• 2018-07
  • 2019-04
  • 2019-05
  • 2019-06
  • 2019-07
  • 2019-08
  • 2019-09
  • 2019-10
  • 2019-11
  • 2019-12
  • 2020-01
  • 2020-02
  • 2020-03
  • 2020-04
  • 2020-05
  • 2020-06
  • 2020-07
  • 2020-08
  • 2020-09
  • 2020-10
  • 2020-11
  • 2020-12
  • 2021-01
  • 2021-02
  • 2021-03
  • 2021-04
  • 2021-05
  • 2021-06
  • 2021-07
  • 2021-08
  • 2021-09
  • 2021-10
  • 2021-11
  • 2021-12
  • 2022-01
  • 2022-02
  • 2022-03
  • 2022-04
  • 2022-05
  • 2022-06
  • 2022-07
  • 2022-08
  • 2022-09
  • 2022-10
  • 2022-11
  • 2022-12
  • 2023-01
  • 2023-02
  • 2023-03
  • 2023-04
  • 2023-05
  • 2023-06
  • 2023-07
  • 2023-08
  • 2023-09
  • 2023-10
  • 2023-11
  • 2023-12
  • 2024-01
  • 2024-02
  • 2024-03
  • 2024-04
  • Purkinje potentials have been identified


    Purkinje potentials have been identified in some cases of successful ablation of PVCs originating in the right ventricular papillary muscles, indicating a possible involvement of the Purkinje fibers as well as the left ventricular papillary muscles [3,4]. During our first procedure, a Purkinje potential was observed at the site of successful ablation, and the PVCs were subsequently eliminated, suggesting possible involvement of the Purkinje fiber system in the arrhythmogenic substrate [5]. However, a Purkinje potential was not recorded during the second procedure. As the first radiofrequency ablation was performed at the sites where the Purkinje potential was recorded, the Purkinje potential might have disappeared by the time the second radiofrequency ablation was performed. Moreover, since the Purkinje potential did not clearly precede the PVCs, it endothelin receptor may have represented a bystander electrocardiogram. Thus, the second radiofrequency ablation was performed despite the absence of a Purkinje potential. Because the patient\'s responsiveness to medication was not examined and continuous VT was not observed, the mechanism behind the appearance of the PVCs in this case remains unknown. However, according to Crawford et al., automaticity might cause PVCs to originate in papillary muscles [2]. Further studies of the association between papillary muscles and Purkinje potentials are required.
    Conflict of interest
    Introduction Many adenosine-sensitive focal atrial tachycardias (ATs) originating from the vicinity of the His bundle can be delineated from the earliest activation site in the right atrium around the His bundle. Recent reports have demonstrated that in some cases, these types of AT can be successfully ablated from the non-coronary cusp (NCC) [1,2].

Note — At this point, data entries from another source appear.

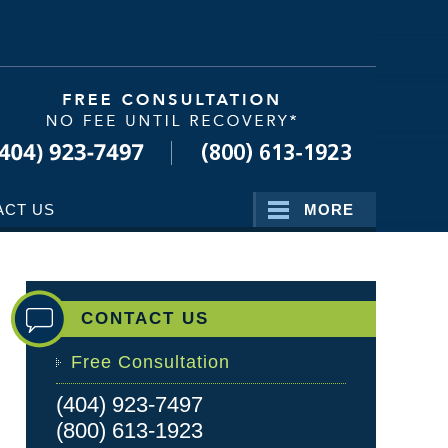
Navigatio
ACT US
MORE
CONTACT US
Free Consultation
(404) 923-7497
(800) 613-1923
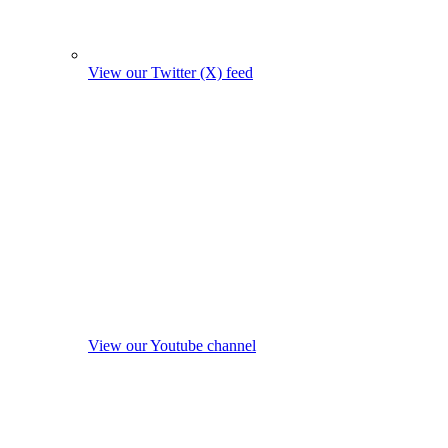
View our Twitter (X) feed
View our Youtube channel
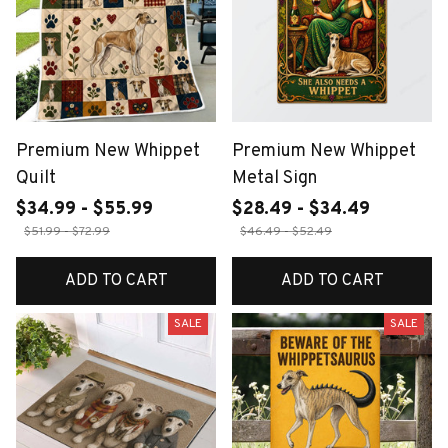
Premium New Whippet
Premium New Whippet
Quilt
Metal Sign
$34.99 - $55.99
$28.49 - $34.49
$51.99 - $72.99
$46.49 - $52.49
ADD TO CART
ADD TO CART
SALE
SALE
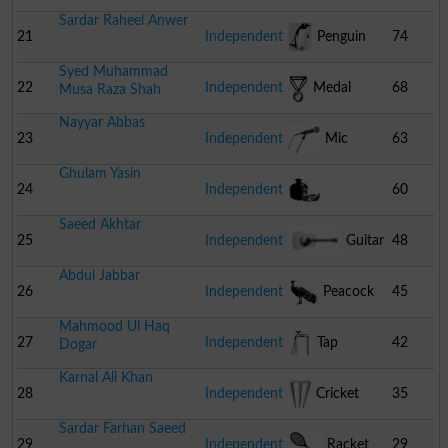
Sardar Raheel Anwer
21
Independent
Penguin
74
Syed Muhammad
22
Independent
Medal
68
Musa Raza Shah
Nayyar Abbas
23
Independent
Mic
63
Ghulam Yasin
24
Independent
60
Saeed Akhtar
Pomegranate
25
Independent
Guitar
48
Abdul Jabbar
26
Independent
Peacock
45
Mahmood Ul Haq
27
Independent
Tap
42
Dogar
Karnal Ali Khan
28
Independent
Cricket
35
Sardar Farhan Saeed
Stumps
29
Independent
Racket
29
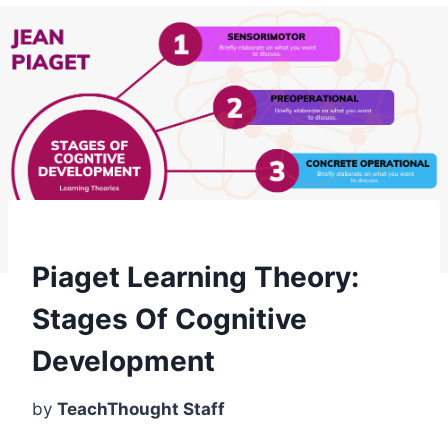
Piaget Learning Theory:
Stages Of Cognitive
Development
by
TeachThought Staff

    Case report No retrograde conduction was observed during ventricular pacing. After administering isoproterenol (ISP) infusion (0.5μg/min), we detected retrograde AV nodal conduction with the earliest atrial activation recorded at the His bundle region. Under the ISP infusion, an AT (cycle length: 385ms) (Fig. 1) was easily induced by atrial extrastimulus and/or burst pacing from the right atrium without a jump-up in the atrial-His interval. The AT episodes were inducible during stimuli of basic cycle length, and spontaneous self-termination was observed without atrial premature beats. No negative correlation was observed between the coupling interval of the atrial extrastimulus that induced the tachycardia and the post-extrastimulation return cycle. The AT persisted irrespective of spontaneous AV block. An intravenous bolus of 2.5-mg adenosine-5′-triphosphate (ATP) administered during tachycardia reproducibly terminated the AT without AV block. AV dissociation was observed during ventricular overdrive pacing in AT. Tachycardia was also induced by a ventricular extrastimulus with a V-A-A-V pattern. The activation sequence during tachycardia differed from that observed during sinus rhythm and retrograde AV nodal conduction. In the right atrium, the earliest activation site was recorded at the proximal His site that preceded the onset of the P-wave on the 12 lead ECG by 22ms. RF energy delivered with a 4-mm tip catheter (30W, maximal temperature of 55°C) was applied to the earliest activation site in the right atrium, but it could not successfully terminate the AT. Therefore, we mapped the aortic NCC using the retrograde approach (Fig. 2). RF energy applications at that site transiently terminated the AT following an unstable AT cycle length, but pacing recurrently induced the AT, which then transiently terminated. The subsequent AT activation sequence and cycle length did not change significantly. Despite carefully searching the LCC, we could not find an earlier activation site. Finally, we mapped the left atrium using the transseptal approach. The earliest activation site in the left atrium was recorded in the area just behind the LCC (Fig. 3). RF energy application at this site successfully terminated the AT, and the AT could no longer be induced.